Шрифт:
Интервал:
Закладка:
Правда, на родном левом берегу Днепра дело закончилось для махновцев поражением. В октябре в результате пятидневных боев под Волновахой с резервами Терской и Чеченской дивизий партизаны были разбиты и, еще некоторое время порейдовав в «пустотах» белого тыла, вынуждены были в конце концов уйти за Днепр и даже бросить Александровск. К середине ноября, когда белые начали планомерные операции против Махно, от повстанцев был очищен весь левый берег.
А. И. Деникин так комментирует эти события: «Положение становилось грозным и требовало мер исключительных. Для подавления восстания пришлось, невзирая на серьезное положение фронта, снимать с него части и использовать все резервы. В районе Волновахи сосредоточены были Терская и Чеченская дивизии и бригада донцов. Общее командование этими силами было поручено генералу Ревишину, который 13 (26) октября перешел в наступление на всем фронте. Наши войска в течение месяца наносили удар за ударом махновским бандам, которые несли огромные потери и вновь пополнялись, распылялись и воскресали, но все же катились неизбежно к Днепру.

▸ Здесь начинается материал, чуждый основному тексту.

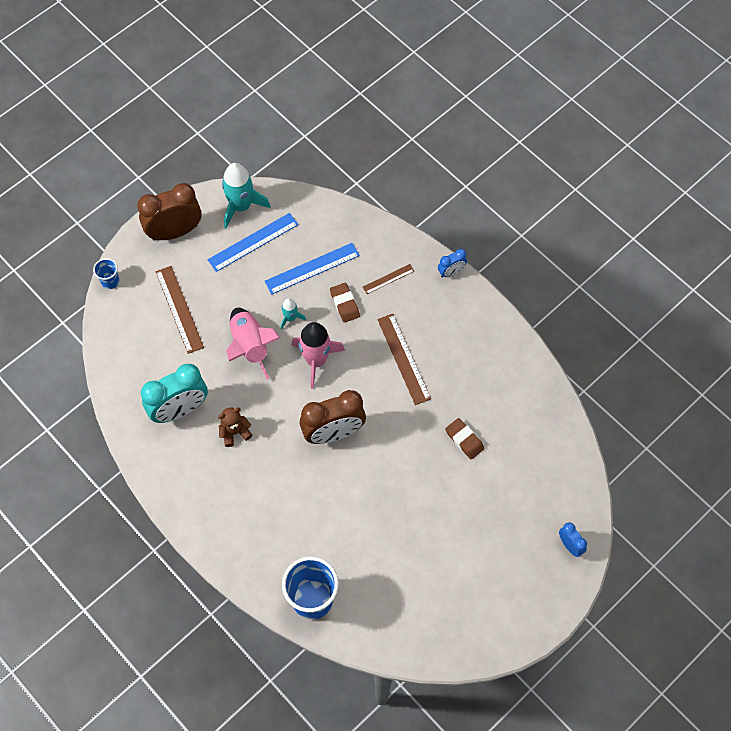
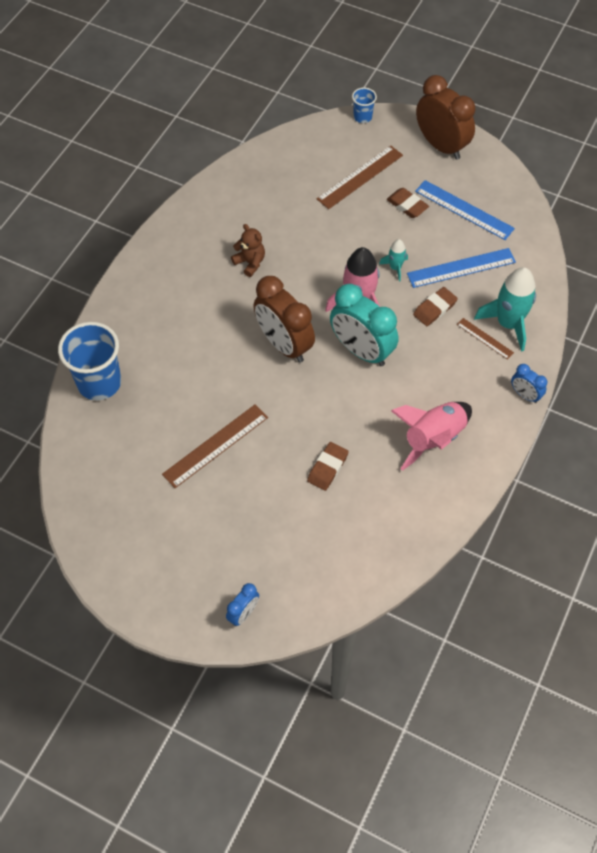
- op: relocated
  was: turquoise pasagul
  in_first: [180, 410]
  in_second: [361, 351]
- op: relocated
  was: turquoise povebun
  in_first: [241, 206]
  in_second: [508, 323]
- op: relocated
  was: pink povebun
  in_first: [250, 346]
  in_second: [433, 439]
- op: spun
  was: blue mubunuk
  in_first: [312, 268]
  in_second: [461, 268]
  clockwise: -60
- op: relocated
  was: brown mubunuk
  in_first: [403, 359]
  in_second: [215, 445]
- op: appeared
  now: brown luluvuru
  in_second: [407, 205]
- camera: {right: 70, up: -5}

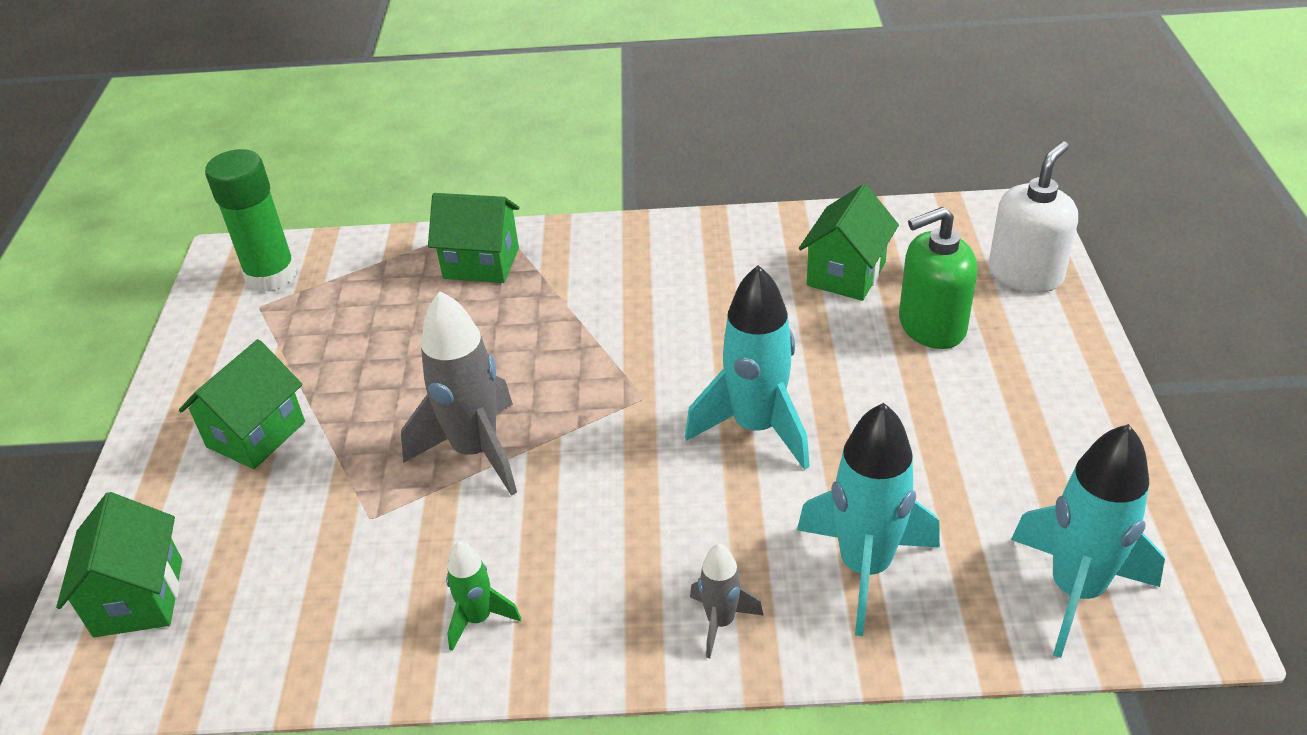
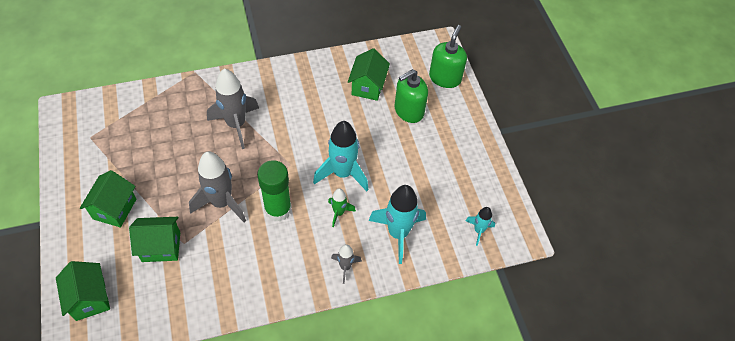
- op: relocated
  was: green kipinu
  in_first: [271, 275]
  in_second: [278, 209]
- op: relocated
  was: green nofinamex
  in_first: [481, 263]
  in_second: [161, 247]
- op: relocated
  was: green povebun
  in_first: [478, 619]
  in_second: [339, 213]
- op: colour
  was: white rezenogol
  now: green rezenogol
  in_first: [1025, 274]
  in_second: [445, 78]
- op: size
  was: turquoise povebun
  in_first: [1075, 591]
  in_second: [478, 230]
  ratio: 0.52
- op: appeared
  now: grey povebun
  in_second: [236, 125]
- camera: {right: -20, up: 15}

Здесь у никопольской и кичкасской переправ, куда стекались волны повстанцев в надежде прорваться на правый берег, они тысячами встречали смерть…» (17, 234–235).
Сколько же трупов обрамило кичкасский мост с тех пор, как впервые Махно с отрядом своих «черногвардейцев» решился разоружать здесь идущие с фронта казацкие эшелоны?
Никому не сосчитать.
Люди – песок на весах истории, их жизни имеют вес только тогда, когда их отдано много, очень много. Махновцы бросили на чашу весов достаточно жизней, чтобы сдвинуть стрелку. «Это восстание, принявшее такие широкие размеры, расстроило наш тыл и ослабило наш фронт в наиболее трудное для него время», – констатировал в своих мемуарах А. И. Деникин (17, 235). «Тысячи встретивших смерть» удостоились трех строчек в единственной книге, написанной семь лет спустя на чужбине их заклятым врагом!
«Анархистское государство»
Подпольная большевистская организация города Александровска появлением махновцев, прорвавшихся из-под Умани, была шокирована, наверно, не меньше, чем белые власти. До появления махновцев группа большевиков затаилась и проявляла себя сравнительно скромно. Евгений Петрович Орлов – в ту пору просто Женя Орлов, романтический семнадцатилетний мальчик, – глубоким уже стариком, сидя в моей квартире за чашкой крепкого кофе, тем не менее вспоминал 1919 год с трепетом: тогда он только еще входил в круг серьезных, взрослых дел, заражался лихорадкой политической борьбы и азартом конспиративной жизни. И он вспоминал, словно о событии чрезвычайной важности, как по рекомендации подруги в городском саду он был представлен странному человеку, проживавшему в городе под именем французского дворянина де Лави, – чесучовый пиджак, белые брюки, соломенная шляпа, остренькая бородка а-ля Анатоль Франс, тросточка. Оказалось, что француз на самом деле не француз, а большевик, причем однофамилец, Андрей Орлов. Но тогда круг превращений еще не замкнулся, и Андрей Орлов дал Жене Орлову задание: пойти к портному Семену Новицкому и спросить: «Альберт приехал?» А когда он исполнил поручение и передал ответ: «Нет, он еще задержался», рассказал о тайной партийной явке в гостиничке «Париж» у Шоя Андриенко («Париж» был заштатным заведеньицем, где ночевали обычно проститутки и извозчики), о планах убить начальника городской деникинской контрразведки Григорьева и его помощника Продайко, о доставке прокламаций и подпольной газетки «Молот» из Екатеринослава. За «Молотом» Женя Орлов ездил вместе с Андреем Орловым, а потом отчаянные молодые ребята эти газетки расклеивали. Был такой сорвиголова Емелька Казанцев, любил риск – и «Молотом» припечатывал портреты Деникина и Шкуро возле театра «Модерн». А Коля Сагайдак развозил прокламации по деревням – он деревню знал хорошо: отец его, податной инспектор, был крестьянами убит, и сын, видно, посчитал, что правильно, – раз возил прокламации…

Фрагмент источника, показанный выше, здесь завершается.